Bolzano. Une semaine cruciale dans les relations entre l’Italie et l’Autriche, comme d’habitude liées aux fluctuations de la question du Tyrol du Sud et aux relations ambivalentes entre le gouvernement de Sebastian Kurz et la coalition italienne jaune et verte. Si, d’une part, la décision d’inclure dans le gouvernement de coalition le parti d’extrême droite autrichien mené par Heinz-Christian Strache, très proche du ministre de l’Intérieur et vice-premier ministre italien Matteo Salvini, a été comprise par beaucoup comme une aide aux “souverainistes”, d’autre part, le jeune chancelier Sebastian Kurz souligne plus ou moins expressément son européisme. La question du Trentin Haut-Adige – Tyrol du Sud revient également fréquemment dans la presse italienne en raison du prétendu désir de Vienne d’octroyer aux habitants germanophones de la province la double nationalité. Un projet lié, à la présence dans la majorité gouvernementale de l’extrême droite de Strache, historiquement encline à remettre le cette question sur le devant de la scène.
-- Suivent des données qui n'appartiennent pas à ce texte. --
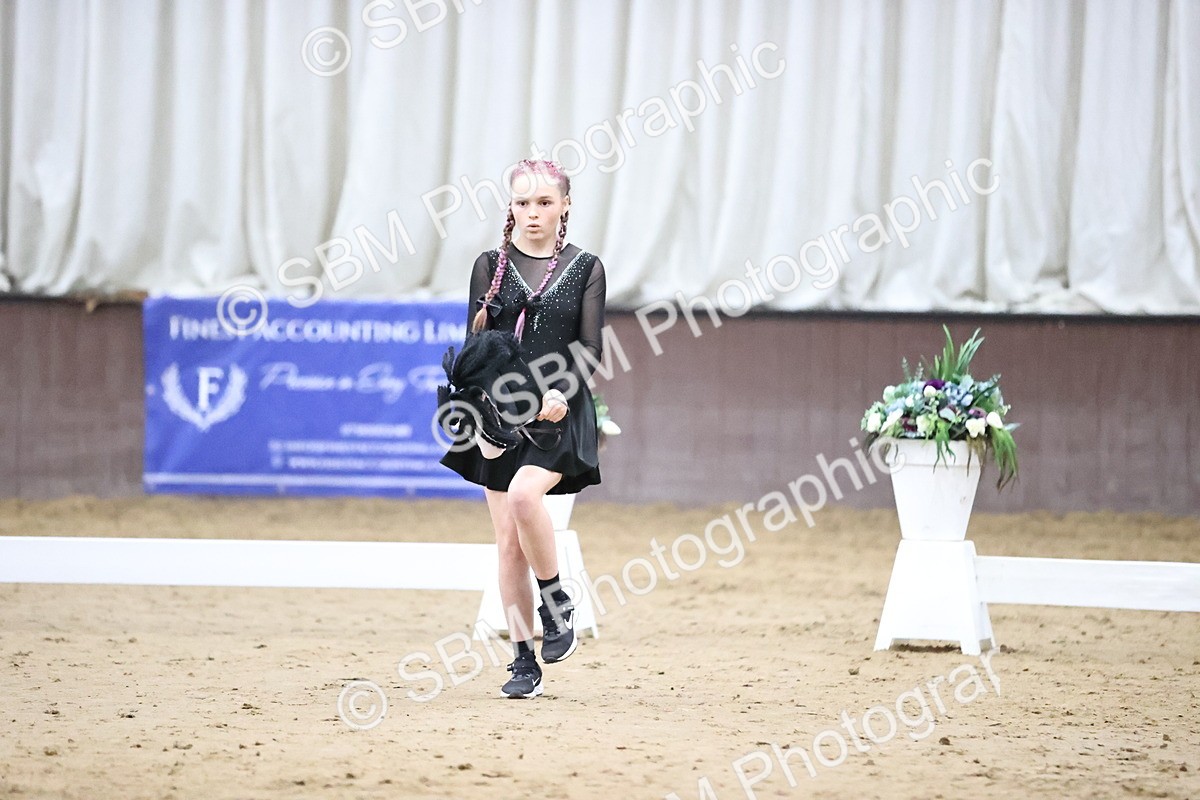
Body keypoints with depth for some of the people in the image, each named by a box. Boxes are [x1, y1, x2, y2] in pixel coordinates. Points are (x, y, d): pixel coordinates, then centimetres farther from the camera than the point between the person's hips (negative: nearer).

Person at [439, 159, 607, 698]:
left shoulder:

Le Trentin Haut-Adige, entité régionale constituée par les deux provinces autonomes de Trente et Bolzano, a subi un véritable séisme politique le 21 octobre dernier. Si Trente, un territoire avec une tradition de centre-gauche, a vu le triomphe du candidat de la Ligue, Bolzano offre des perspectives intéressantes même au-delà des frontières. Comme le note le journal autrichien Die Presse (2), trois leçons peuvent être tirées du vote du Tyrol du Sud. Premièrement, le parti autonomiste traditionnel, le Svp d’Arno Kompatscher, a réussi à endiguer la désaffection redoutée en restant au-dessus de 40 % et en évitant l’effondrement humiliant de la Csu bavaroise en Allemagne, autre parti local en baisse lors des dernières élections. Die Presse affirme que le pouvoir de négociation incontesté avec Rome reconnu par le parti Edelweiss, jumelé avec l’Övp de Kurz, est encore lourd. Ce serait cependant une erreur de n’identifier les partis indépendantistes de droite germanophones, liés à leurs collègues autrichiens de la Strache Fpö, qu’à la délivrance limitée du double passeport. Deuxièmement, la véritable opposition au Svp pourrait venir du mouvement centriste de l’entrepreneur Paul Köllensperger, un ancien membre du Mouvement des cinq étoiles qui a pris la deuxième place. Enfin, ces élections ont constitué une agréable surprise pour la Ligue : le parti de Matteo Salvini, « popstar du Tyrol du Sud » selon le politologue du Tyrol du Sud Günter Pallaver, a atteint étonnamment 11,1 % (en 2013, il avait atteint 2,5 % avec Forza Italia), devenant le premier parti du Bolzano italien avec 27,8 % des votes.

L’autre front ouvert avec Rome par le Chancelier autrichien est celui du budget. Malgré la proximité entre l’exécutif italien jaune-vert et le gouvernement autrichien noir-bleu, l’intervention de Kurz a beaucoup surpris : le 22 octobre dernier, il a invité la Commission européenne à rejeter la proposition italienne. Cette position de fermeté a également été réaffirmée dans une interview accordée le 26 octobre au principal journal économique et financier italien Il Sole 24 Ore (3). La Grèce, a fait remarquer M. Kurz, est un exemple à garder à l’esprit. « Il est d’une importance vitale de respecter les règles, notamment en ce qui concerne la stabilité financière de l’Union », a conclu M. Kurz en rappelant la nécessité d’un « non » de la Commission (1).

Perspectives :

  • Le jeu dans le Tyrol du Sud n’est pas encore terminé. Il sera intéressant de voir si la Svp décidera d’inclure pour la première fois la Ligue dans la majorité du gouvernement de la Province de Bolzano, en vue de faciliter le dialogue traditionnel avec Rome.
  • L’opposition de Kurz, investi de la présidence semestrielle du Conseil de l’Union, au budget italien ne devrait pas aboutir à un refroidissement définitif des relations avec l’Italie, car il reste dans le cadre du débat au niveau européen.

Sources :

  1. GROENDAHL Boris, WABL Matthias, Austria’s Kurz Raises Pressure on EU to Reject Italy’s Budget, Bloomberg, 22 octobre 2018.
  2. KOMPATSCHER Stefanie, Drei Lehren aus der Südtirol-Wahl, Die Presse, 22 octobre 2018.
  3. MAGNANI Alberto, Kurz : « Manovra da cambiare, l’Italia non può diventare una seconda Grecia », Il Sole 24 Ore, 26 octobre 2018.